_提示文_:
+++

WebCT ≧ 遠隔教育


梶田 将司(名古屋大学情報連携基盤センター 助教授)

1. はじめに

 現在、我が国における高等教育は、グローバル化の進展という新たな事態に際し、国際的な水準を視野に入れつつ、教育活動の質的な向上が求められている。その一方、我が国の社会は、工業社会から知識社会への転換が急速に進んでおり、ビジネススクールやロースクールなどを通じた高度職業人の養成や、地域市民を対象とした生涯教育も高等教育機関には求められはじめている。このように、大学の役割が大きく変わり始めた中で、我が国の高等教育機関においてe-Learning1の導入がはじまりつつある。
 本稿では、1998年から筆者が関わっているWebCT について私見を交えながら述べる。
 なお、名古屋大学ではWebCTに関する活動は情報メディア教育センターが担当しており、筆者のWebCTに関する活動は、情報連携基盤センターでの筆者の主任務の1つである名古屋大学ポータルとの連携や、日本WebCTユーザ会、代表取締役を兼務している株式会社エミットジャパンを通じたものとなっている。

+++

_データ一覧_:
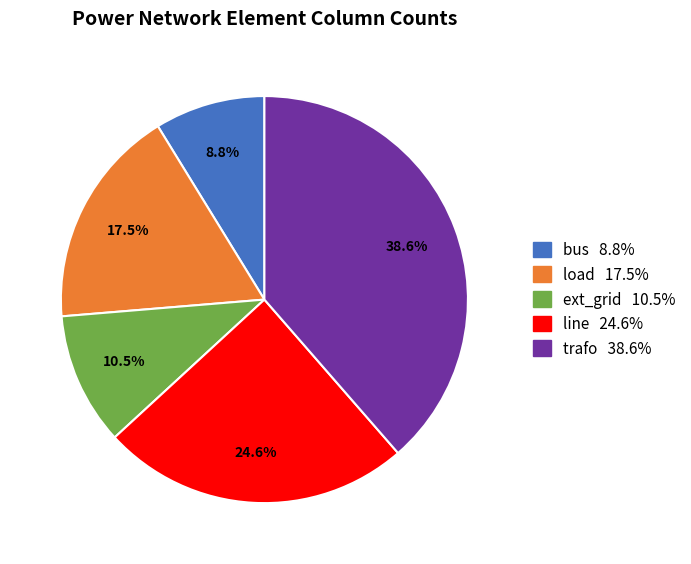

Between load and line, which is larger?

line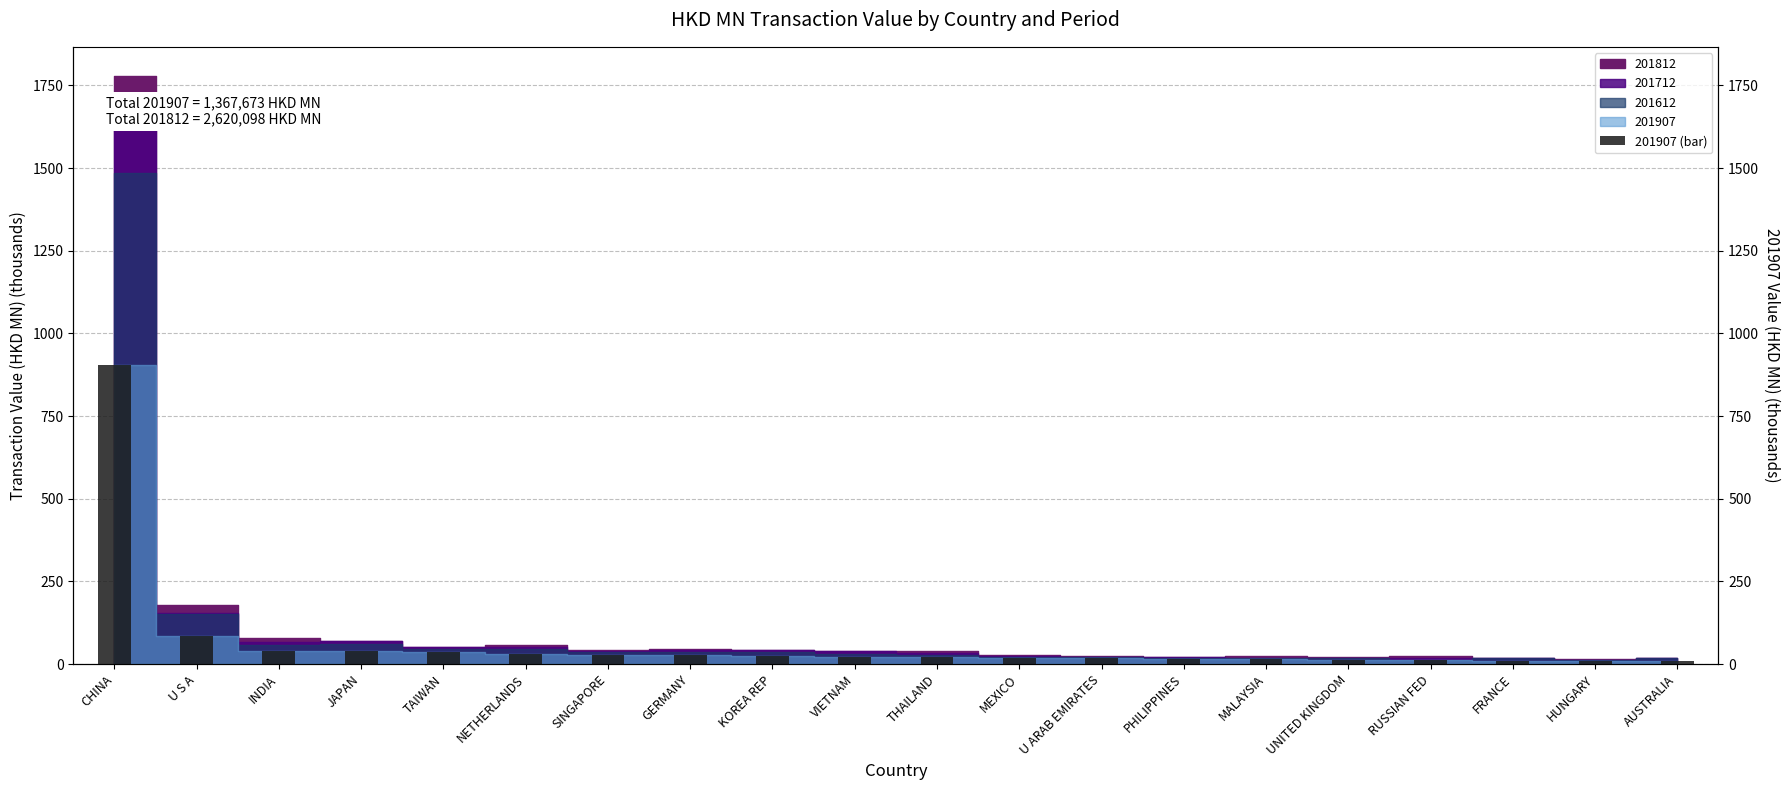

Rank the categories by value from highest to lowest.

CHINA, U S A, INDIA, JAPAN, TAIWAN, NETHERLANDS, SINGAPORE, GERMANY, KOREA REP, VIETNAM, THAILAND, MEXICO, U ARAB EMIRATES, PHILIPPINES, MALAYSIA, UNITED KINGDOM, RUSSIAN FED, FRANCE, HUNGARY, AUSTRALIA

+++

_指示 1_: 提示文のうち、「梶田 将司(名古屋大学情報連携基盤センター 助教授)」を含む箇所から始め、「1の導入がはじまりつつある。」までの部分を、「知識社会」を「情報社会」に置き換えて書き直しなさい。
_指示 2_: 提示文によると、名古屋大学でWebCTに関する活動を担当しているのはどこか。
_指示 3_: 提示文の「なお、名古屋大学では」で始まる段落を、主な事実を残して箇条書きにまとめなさい。
一覧を参照する必要はない。

_解答欄 1_:
梶田 将司(名古屋大学情報連携基盤センター 助教授)

1. はじめに

 現在、我が国における高等教育は、グローバル化の進展という新たな事態に際し、国際的な水準を視野に入れつつ、教育活動の質的な向上が求められている。その一方、我が国の社会は、工業社会から情報社会への転換が急速に進んでおり、ビジネススクールやロースクールなどを通じた高度職業人の養成や、地域市民を対象とした生涯教育も高等教育機関には求められはじめている。このように、大学の役割が大きく変わり始めた中で、我が国の高等教育機関においてe-Learning1の導入がはじまりつつある。

_解答欄 2_: 情報メディア教育センター

_解答欄 3_:
・名古屋大学では、WebCTに関する活動は情報メディア教育センターが担当している。
・筆者のWebCTに関する活動は、次を通じたものである。
 ・情報連携基盤センターでの主任務の1つである名古屋大学ポータルとの連携
 ・日本WebCTユーザ会
 ・筆者が代表取締役を兼務している株式会社エミットジャパン